-- Extracted data follows --

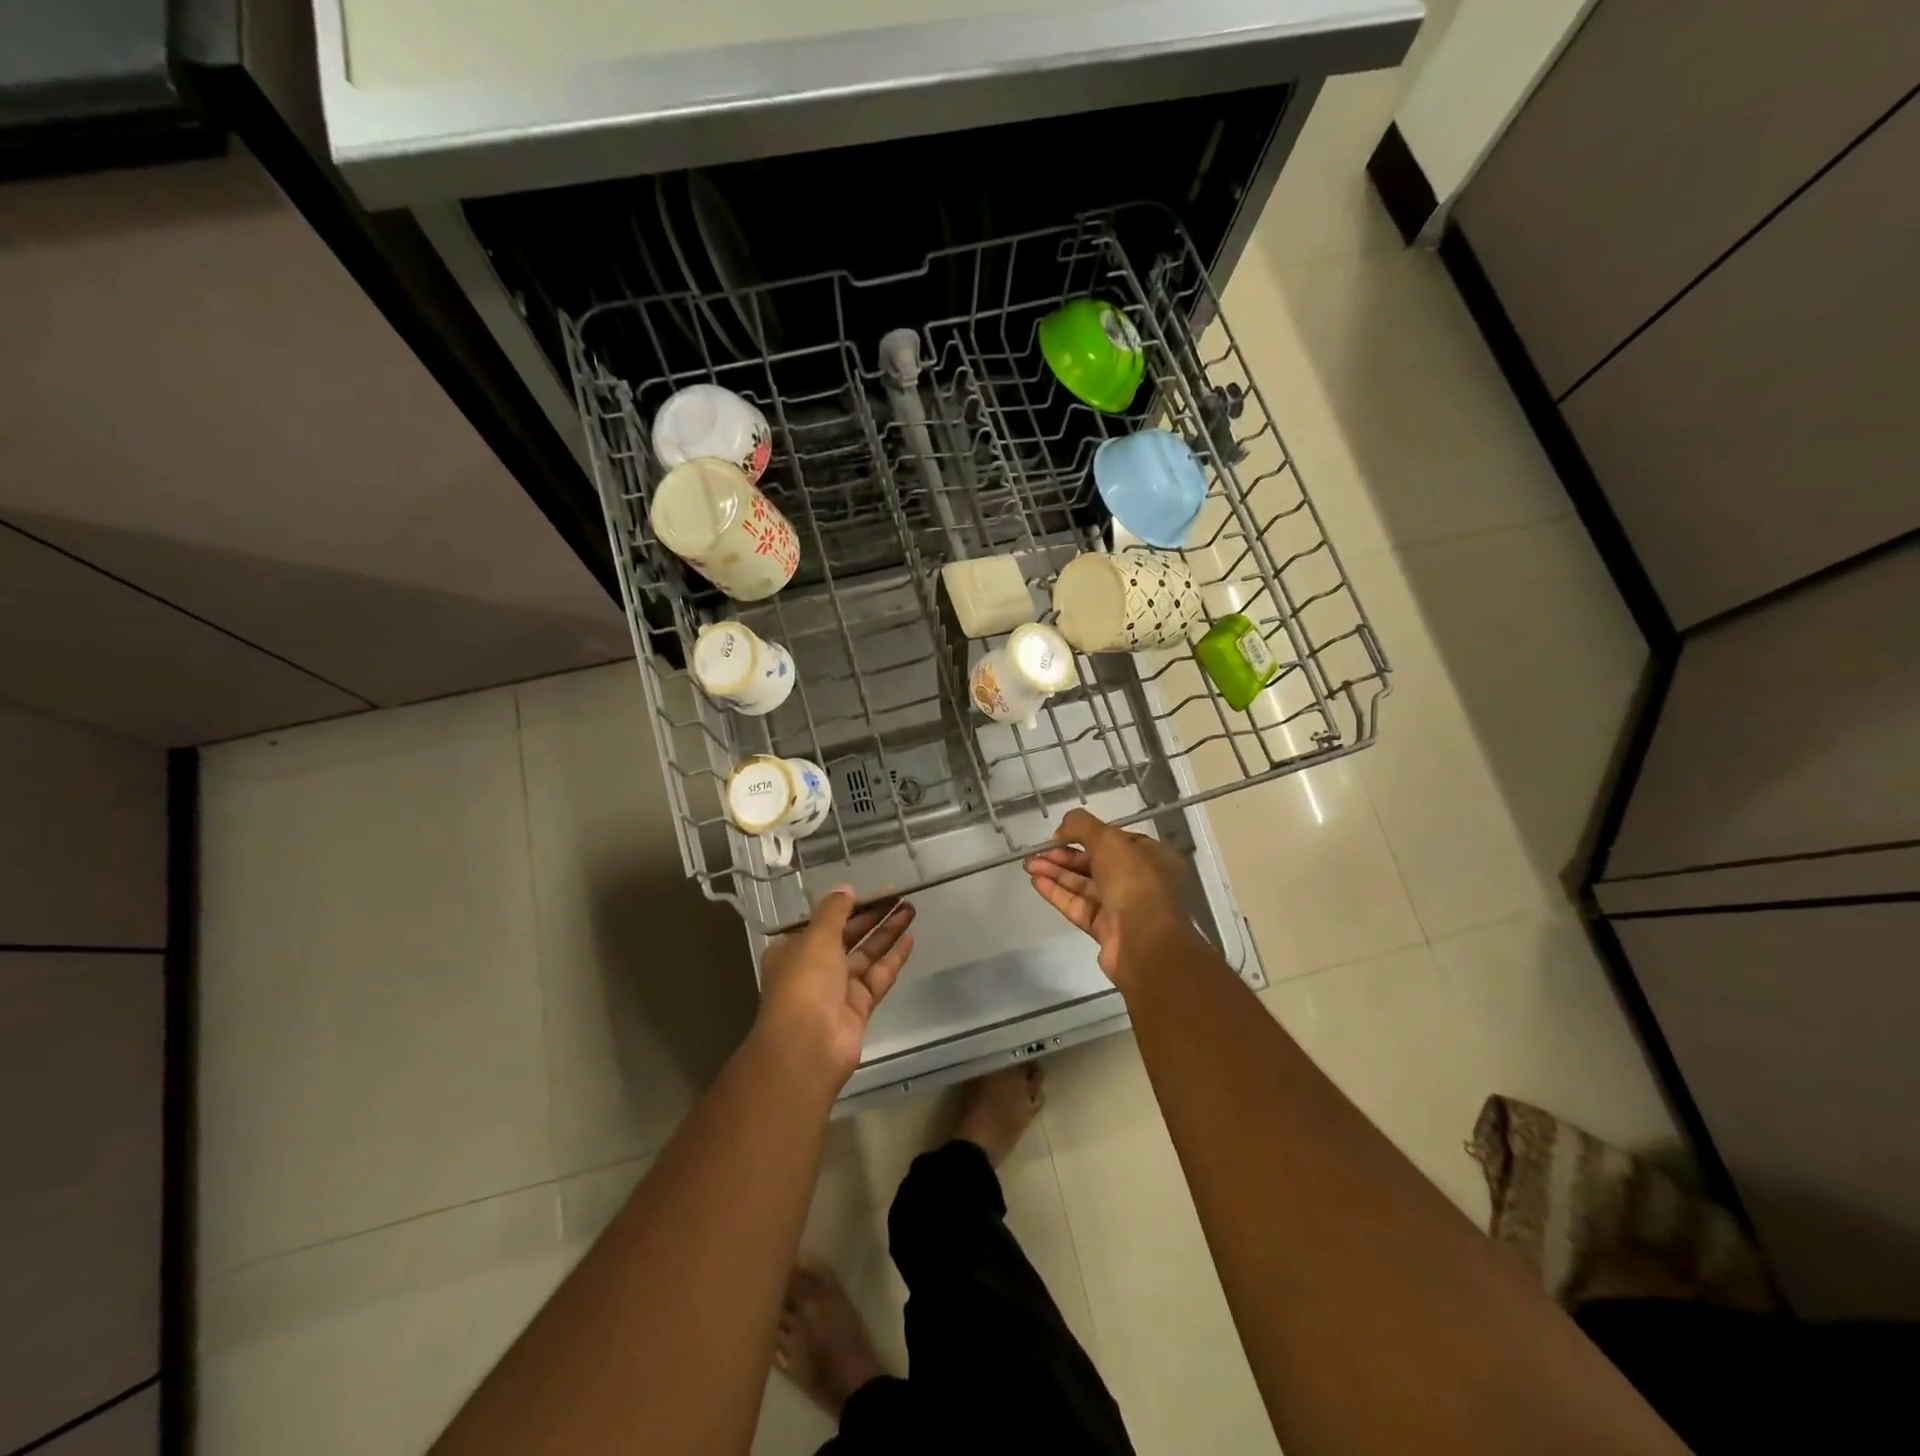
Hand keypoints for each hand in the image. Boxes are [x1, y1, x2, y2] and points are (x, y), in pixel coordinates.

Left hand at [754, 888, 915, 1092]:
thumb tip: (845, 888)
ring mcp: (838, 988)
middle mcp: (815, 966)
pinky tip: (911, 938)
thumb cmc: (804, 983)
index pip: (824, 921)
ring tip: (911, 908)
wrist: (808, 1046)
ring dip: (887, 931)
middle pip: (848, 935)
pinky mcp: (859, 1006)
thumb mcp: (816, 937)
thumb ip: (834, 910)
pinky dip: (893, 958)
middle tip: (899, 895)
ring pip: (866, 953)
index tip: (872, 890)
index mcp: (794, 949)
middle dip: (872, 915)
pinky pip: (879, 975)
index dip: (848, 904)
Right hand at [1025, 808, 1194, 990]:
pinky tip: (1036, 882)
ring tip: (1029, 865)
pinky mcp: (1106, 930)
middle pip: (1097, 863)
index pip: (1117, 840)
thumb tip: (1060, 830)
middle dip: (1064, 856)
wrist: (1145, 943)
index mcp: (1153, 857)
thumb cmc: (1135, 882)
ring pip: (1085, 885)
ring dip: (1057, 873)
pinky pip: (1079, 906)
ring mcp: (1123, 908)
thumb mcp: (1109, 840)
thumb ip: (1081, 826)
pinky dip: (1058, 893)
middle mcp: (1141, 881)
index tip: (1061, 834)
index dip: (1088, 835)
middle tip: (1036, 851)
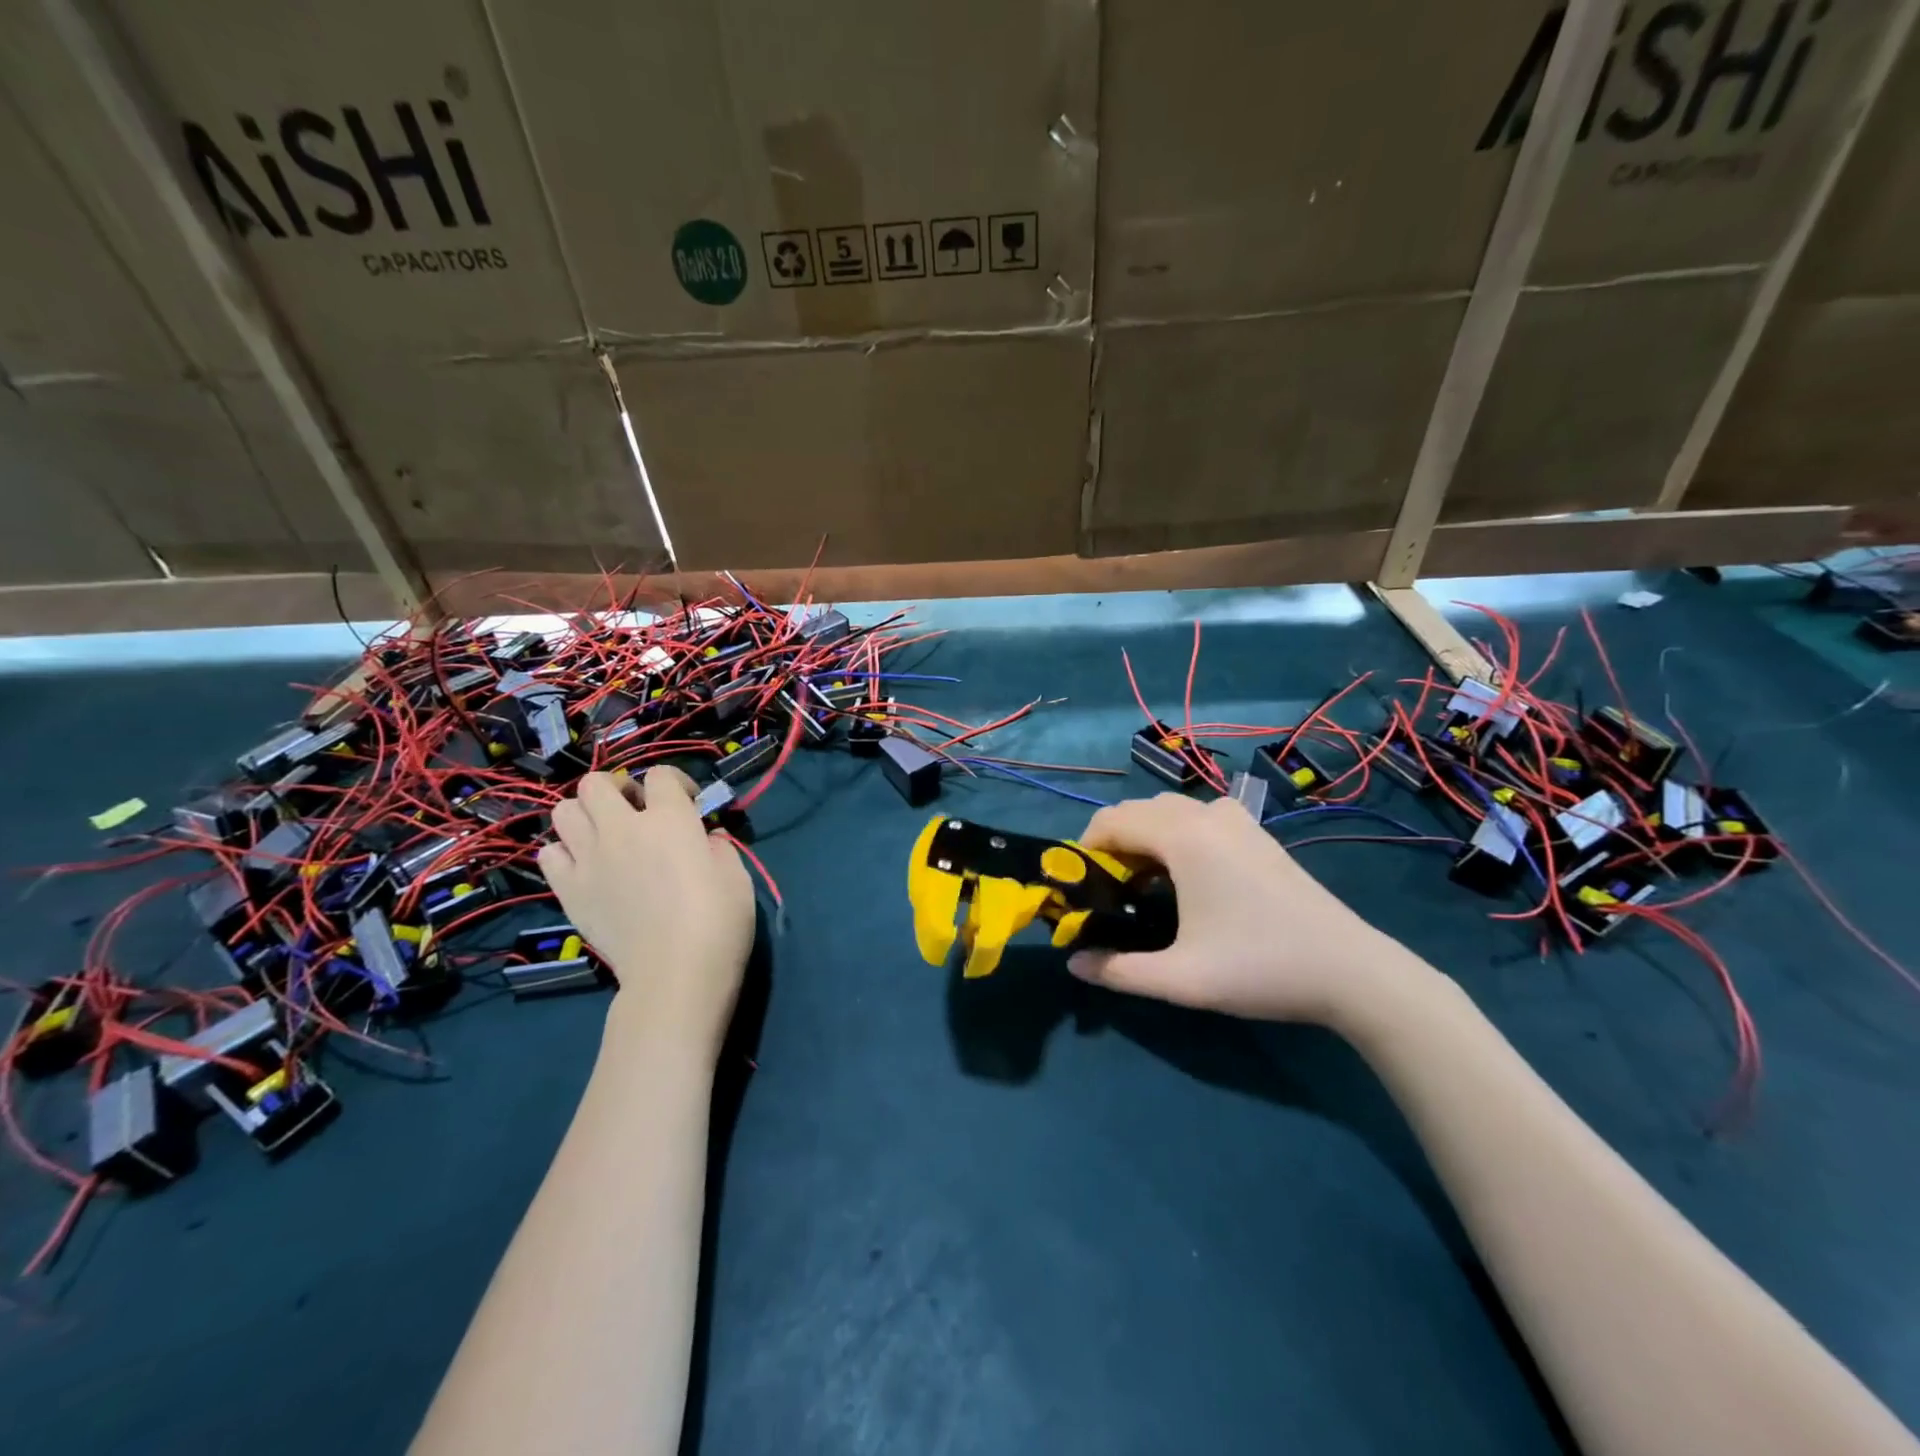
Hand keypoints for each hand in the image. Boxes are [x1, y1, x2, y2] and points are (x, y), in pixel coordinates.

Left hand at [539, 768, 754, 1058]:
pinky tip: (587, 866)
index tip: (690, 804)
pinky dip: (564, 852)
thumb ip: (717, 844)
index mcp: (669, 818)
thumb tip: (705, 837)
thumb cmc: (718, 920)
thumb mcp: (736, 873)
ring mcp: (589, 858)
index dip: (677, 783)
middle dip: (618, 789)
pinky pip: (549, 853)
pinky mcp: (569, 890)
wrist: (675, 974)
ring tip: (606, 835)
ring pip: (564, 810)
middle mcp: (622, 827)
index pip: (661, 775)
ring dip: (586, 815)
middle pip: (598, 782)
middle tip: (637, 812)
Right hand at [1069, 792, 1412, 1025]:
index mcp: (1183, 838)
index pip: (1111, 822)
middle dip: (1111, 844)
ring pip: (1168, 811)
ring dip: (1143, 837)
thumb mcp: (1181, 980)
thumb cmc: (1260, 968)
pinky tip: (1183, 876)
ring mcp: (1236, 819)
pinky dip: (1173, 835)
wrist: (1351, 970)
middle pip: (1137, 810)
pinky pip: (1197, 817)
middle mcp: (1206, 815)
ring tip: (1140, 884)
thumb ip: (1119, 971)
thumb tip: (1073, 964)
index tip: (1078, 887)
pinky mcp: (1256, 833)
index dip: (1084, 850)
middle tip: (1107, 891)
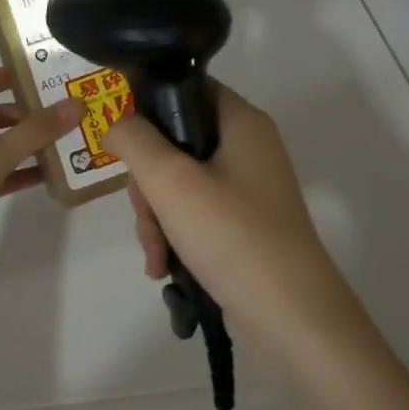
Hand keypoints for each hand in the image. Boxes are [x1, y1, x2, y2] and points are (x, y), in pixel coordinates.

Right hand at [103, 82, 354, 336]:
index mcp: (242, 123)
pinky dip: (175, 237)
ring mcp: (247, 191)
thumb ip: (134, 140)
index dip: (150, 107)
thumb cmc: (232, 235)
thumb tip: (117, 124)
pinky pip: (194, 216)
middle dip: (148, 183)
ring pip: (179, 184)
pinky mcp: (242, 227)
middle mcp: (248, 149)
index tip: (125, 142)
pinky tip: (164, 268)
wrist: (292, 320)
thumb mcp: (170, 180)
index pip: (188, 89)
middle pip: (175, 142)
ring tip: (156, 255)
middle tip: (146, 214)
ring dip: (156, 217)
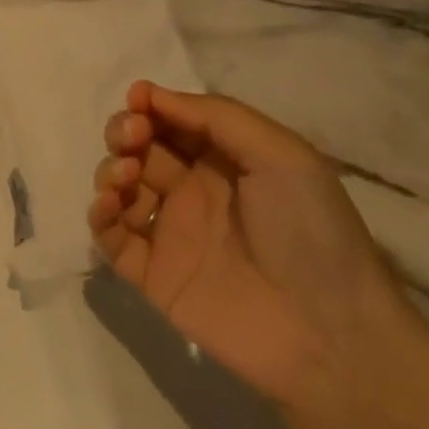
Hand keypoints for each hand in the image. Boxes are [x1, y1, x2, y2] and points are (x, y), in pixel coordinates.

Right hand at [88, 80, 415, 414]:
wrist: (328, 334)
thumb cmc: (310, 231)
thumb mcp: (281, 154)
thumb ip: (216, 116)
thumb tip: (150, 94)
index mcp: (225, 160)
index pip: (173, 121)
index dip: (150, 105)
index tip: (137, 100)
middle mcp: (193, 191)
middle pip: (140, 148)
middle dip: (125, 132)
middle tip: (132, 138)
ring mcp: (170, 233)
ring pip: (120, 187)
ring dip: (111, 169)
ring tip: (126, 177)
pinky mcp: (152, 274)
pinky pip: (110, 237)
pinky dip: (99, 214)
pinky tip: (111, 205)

-- Extracted data concluded --

Activity
Could you print the whole listing again, exactly, leaving the pictures out?

Response
Hand keypoints for each hand in the image. Boxes are [x1, y1, x2, y2] and points are (x, y), in pixel coordinates.

Left hand at [754, 888, 915, 1092]:
thumb tip: (845, 888)
ring mcp: (838, 988)
middle mcp: (815, 966)
pinky tip: (911, 938)
thumb cmc: (804, 983)
index pip: (824, 921)
ring tip: (911, 908)
wrist: (808, 1046)
ring dip: (887, 931)
middle pip: (848, 935)
pinky mcp: (859, 1006)
thumb mcp: (816, 937)
thumb ip: (834, 910)
pinky dip: (893, 958)
middle tip: (899, 895)
ring pip: (866, 953)
index tip: (872, 890)
index mcp: (794, 949)
middle dip: (872, 915)
pinky pip: (879, 975)
index dip: (848, 904)
Right hand at [1025, 808, 1194, 990]:
pinky tip: (1036, 882)
ring tip: (1029, 865)
pinky mcp: (1106, 930)
middle pip: (1097, 863)
index pip: (1117, 840)
thumb tip: (1060, 830)
middle dip: (1064, 856)
wrist: (1145, 943)
index mcp: (1153, 857)
thumb cmc: (1135, 882)
ring pip: (1085, 885)
ring dip: (1057, 873)
pinky pip: (1079, 906)
ring mcp: (1123, 908)
thumb mcp: (1109, 840)
thumb ip: (1081, 826)
pinky dip: (1058, 893)
middle mcp: (1141, 881)
index tip: (1061, 834)
index dip: (1088, 835)
middle tip: (1036, 851)
Hand keypoints for each hand in the image. Boxes are [x1, y1, x2, y2] and points are (x, y), in pixel coordinates.

Left hand at [539, 768, 754, 1058]:
pinky tip: (587, 866)
index tip: (690, 804)
pinky dip: (564, 852)
thumb ip: (717, 844)
index mcp: (669, 818)
thumb tip: (705, 837)
thumb cmc: (718, 920)
thumb mcp: (736, 873)
ring mcp: (589, 858)
index dip: (677, 783)
middle dip: (618, 789)
pinky pip: (549, 853)
pinky mcp: (569, 890)
wrist: (675, 974)
ring tip: (606, 835)
ring pip: (564, 810)
middle mcp: (622, 827)
index pip: (661, 775)
ring dip: (586, 815)
middle pip: (598, 782)
middle tip: (637, 812)
Right hand at [1069, 792, 1412, 1025]:
index mcp: (1183, 838)
index pip: (1111, 822)
middle dip: (1111, 844)
ring pip: (1168, 811)
ring dip: (1143, 837)
thumb mcp: (1181, 980)
thumb cmc: (1260, 968)
pinky tip: (1183, 876)
ring mcp: (1236, 819)
pinky dip: (1173, 835)
wrist: (1351, 970)
middle pip: (1137, 810)
pinky pip: (1197, 817)
middle mcp: (1206, 815)
ring tip: (1140, 884)
thumb ip: (1119, 971)
thumb tip: (1073, 964)
index tip: (1078, 887)
pinky mcp: (1256, 833)
index dip: (1084, 850)
middle tip: (1107, 891)
Hand keypoints for each hand in the image. Boxes are [x1, y1, x2, y2] and points are (x, y), in pixel coordinates.

Right hand at [103, 82, 354, 336]:
index mcp: (242, 123)
pinky dip: (175, 237)
ring mcp: (247, 191)
thumb ip: (134, 140)
index dip: (150, 107)
thumb cmc: (232, 235)
thumb tip: (117, 124)
pinky pip: (194, 216)
middle dip: (148, 183)
ring pip: (179, 184)
pinky mcp: (242, 227)
middle mcp: (248, 149)
index tip: (125, 142)
pinky tip: (164, 268)
wrist: (292, 320)
thumb mcp: (170, 180)
index pip: (188, 89)
middle pip: (175, 142)
ring tip: (156, 255)
middle tip: (146, 214)
ring dip: (156, 217)
Hand keypoints for each hand in the image. Boxes are [x1, y1, x2, y2] and points are (x, y), in pixel coordinates.

Right hand at [88, 80, 415, 414]:
wrist: (328, 334)
thumb cmc: (310, 231)
thumb mcp: (281, 154)
thumb ip: (216, 116)
thumb tip: (150, 94)
index mcp: (225, 160)
index pip: (173, 121)
index dip: (150, 105)
index tip: (137, 100)
middle mcp: (193, 191)
middle pip: (140, 148)
middle dip: (125, 132)
middle tip: (132, 138)
ring mcp: (170, 233)
ring pip: (120, 187)
ring dip: (111, 169)
ring tip: (126, 177)
pinky mcp: (152, 274)
pinky pip: (110, 237)
pinky dip: (99, 214)
pinky tip: (111, 205)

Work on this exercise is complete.